---------- Passage to read

What is Proper Offshore Business Planning

Posted on 05/23/2016 ~ Categorized as Invest
What is Proper Offshore Business Planning

With all the bad press the offshore industry is getting, I thought I’d take a minute to talk about proper offshore business planning. What is legal offshore business planning and what’s not. How has offshore business planning changed and what direction is it going.

The impetus for this article on offshore business planning was two posts I read that so mischaracterized the offshore world as to be ridiculous. News sites are using the Panama papers to attack anyone who holds a different position than their Editor and was “caught” investing outside of the United States.

The best example comes from the always a fair and balanced Fox News. They targeted democrat billionaire George Soros for being named in the Panama Papers. The implication was that he used secret offshore companies to improperly “hide ownership of cash, real estate and other assets from securities regulators and tax collectors…”

According to Forbes, Mr. Soros is the 23rd richest person on the planet. He was ranked #15 in United States and the #10 The Highest-Earning Hedge Fund Managers this year. I guess he couldn’t afford to hire a professional to set up his secret company because the did a horrible job at secrecy.

--------------------

Work order: From the post on offshore business planning, return word for word the passage starting with "With all the" and going on through "is it going.".

---------- Given information

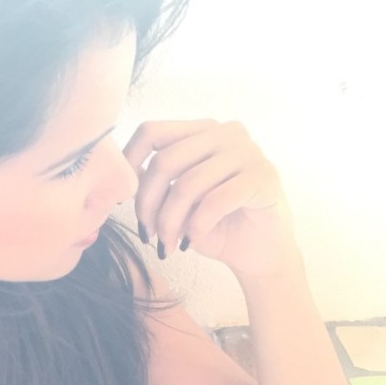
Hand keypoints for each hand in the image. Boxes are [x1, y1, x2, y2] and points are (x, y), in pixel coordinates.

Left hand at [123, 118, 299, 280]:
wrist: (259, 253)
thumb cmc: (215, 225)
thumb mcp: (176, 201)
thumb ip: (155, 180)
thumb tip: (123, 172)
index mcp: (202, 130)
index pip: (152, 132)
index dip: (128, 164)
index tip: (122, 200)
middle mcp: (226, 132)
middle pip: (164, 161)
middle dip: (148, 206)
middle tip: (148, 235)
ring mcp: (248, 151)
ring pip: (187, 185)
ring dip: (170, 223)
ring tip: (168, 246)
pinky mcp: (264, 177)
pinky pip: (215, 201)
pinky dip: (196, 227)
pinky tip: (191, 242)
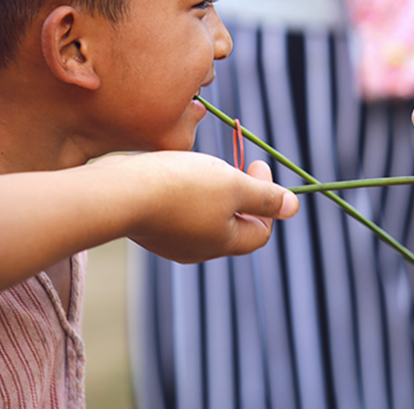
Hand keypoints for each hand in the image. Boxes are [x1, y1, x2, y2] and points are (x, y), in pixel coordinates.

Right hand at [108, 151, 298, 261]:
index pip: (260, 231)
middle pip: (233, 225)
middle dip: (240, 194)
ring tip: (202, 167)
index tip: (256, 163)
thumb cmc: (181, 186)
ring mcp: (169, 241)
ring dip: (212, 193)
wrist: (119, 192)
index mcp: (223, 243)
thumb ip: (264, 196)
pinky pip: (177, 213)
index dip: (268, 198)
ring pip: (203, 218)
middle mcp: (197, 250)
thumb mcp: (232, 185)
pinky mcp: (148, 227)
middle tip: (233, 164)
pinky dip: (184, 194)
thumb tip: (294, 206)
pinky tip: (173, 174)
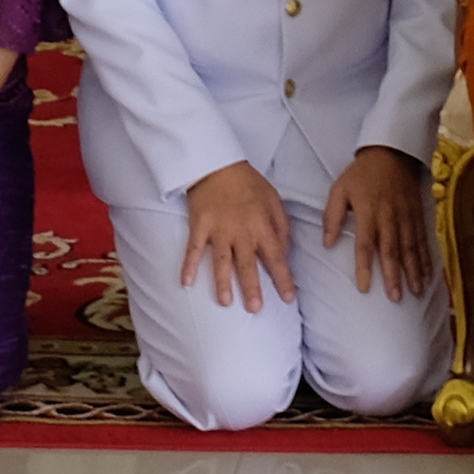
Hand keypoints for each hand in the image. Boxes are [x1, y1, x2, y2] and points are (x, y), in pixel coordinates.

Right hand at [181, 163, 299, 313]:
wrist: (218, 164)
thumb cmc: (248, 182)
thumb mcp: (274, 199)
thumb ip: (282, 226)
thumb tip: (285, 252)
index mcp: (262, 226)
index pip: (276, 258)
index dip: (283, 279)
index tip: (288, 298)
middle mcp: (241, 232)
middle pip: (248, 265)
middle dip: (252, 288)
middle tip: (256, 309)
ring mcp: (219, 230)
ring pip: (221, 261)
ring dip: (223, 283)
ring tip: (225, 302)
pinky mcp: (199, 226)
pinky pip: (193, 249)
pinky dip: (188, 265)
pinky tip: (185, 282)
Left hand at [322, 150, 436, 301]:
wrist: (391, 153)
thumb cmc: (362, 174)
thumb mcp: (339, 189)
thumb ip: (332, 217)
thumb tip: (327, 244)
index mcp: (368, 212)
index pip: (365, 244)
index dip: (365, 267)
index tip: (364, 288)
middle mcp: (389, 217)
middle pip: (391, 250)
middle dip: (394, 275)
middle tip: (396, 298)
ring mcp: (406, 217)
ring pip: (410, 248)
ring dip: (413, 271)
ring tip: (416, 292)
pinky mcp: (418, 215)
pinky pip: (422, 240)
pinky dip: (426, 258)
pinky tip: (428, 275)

--------------------
---------- Given information

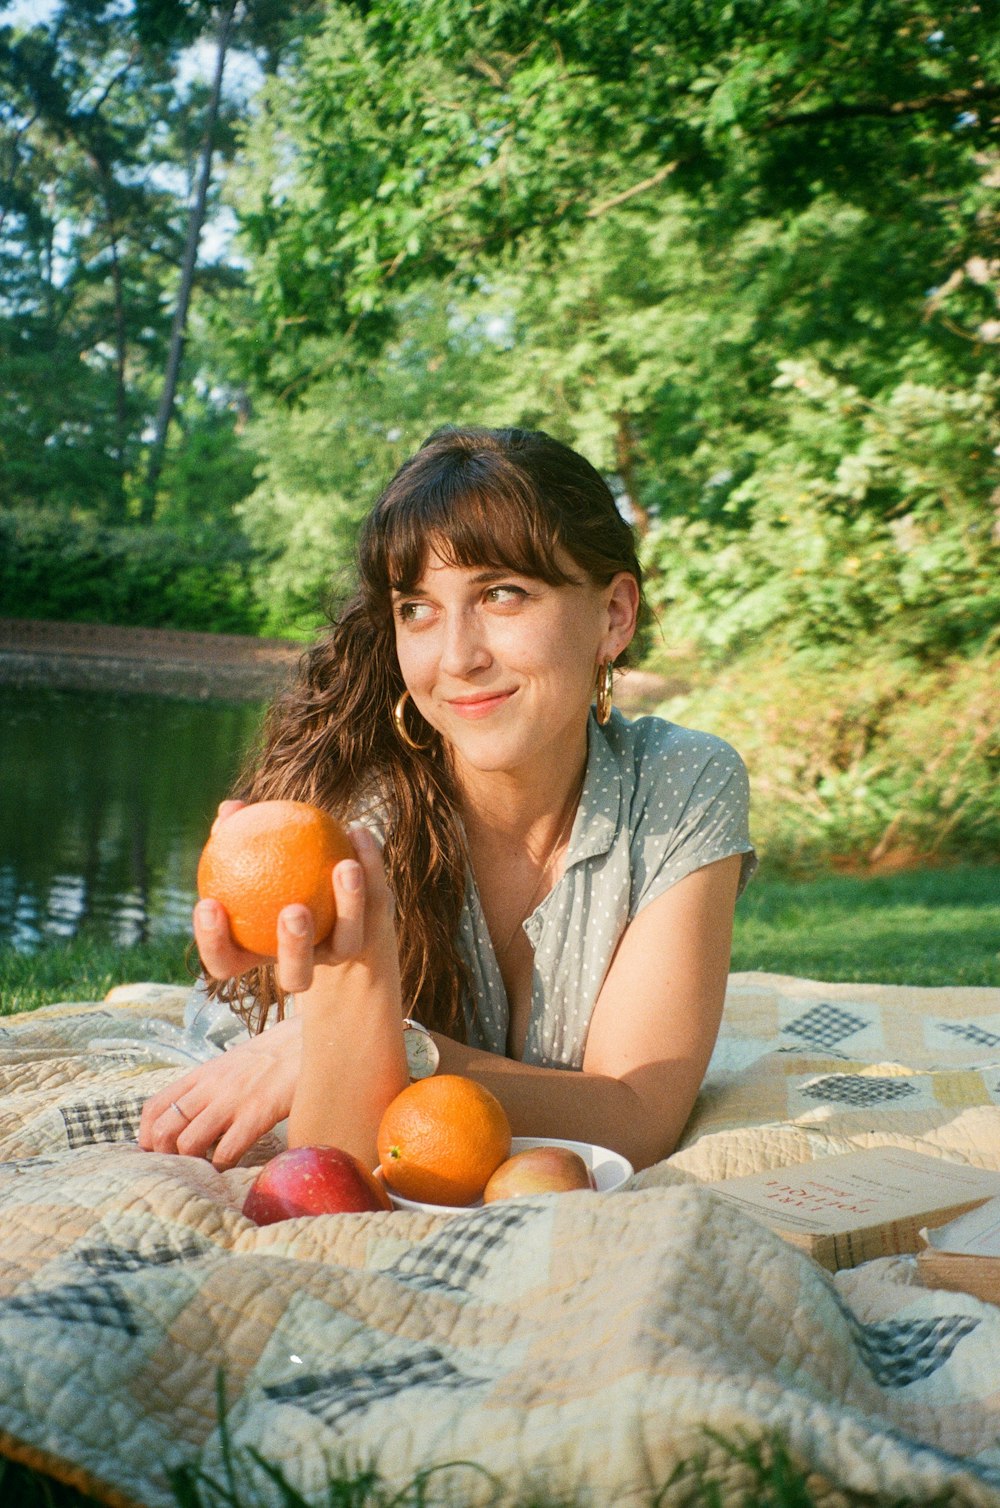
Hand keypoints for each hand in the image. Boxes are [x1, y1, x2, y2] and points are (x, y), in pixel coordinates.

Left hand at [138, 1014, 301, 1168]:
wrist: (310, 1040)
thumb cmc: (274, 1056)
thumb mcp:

--------------------

Solved problem:
With all the bad press the offshore industry is getting, I thought I’d take a minute to talk about proper offshore business planning. What is legal offshore business planning and what’s not. How has offshore business planning changed and what direction is it going.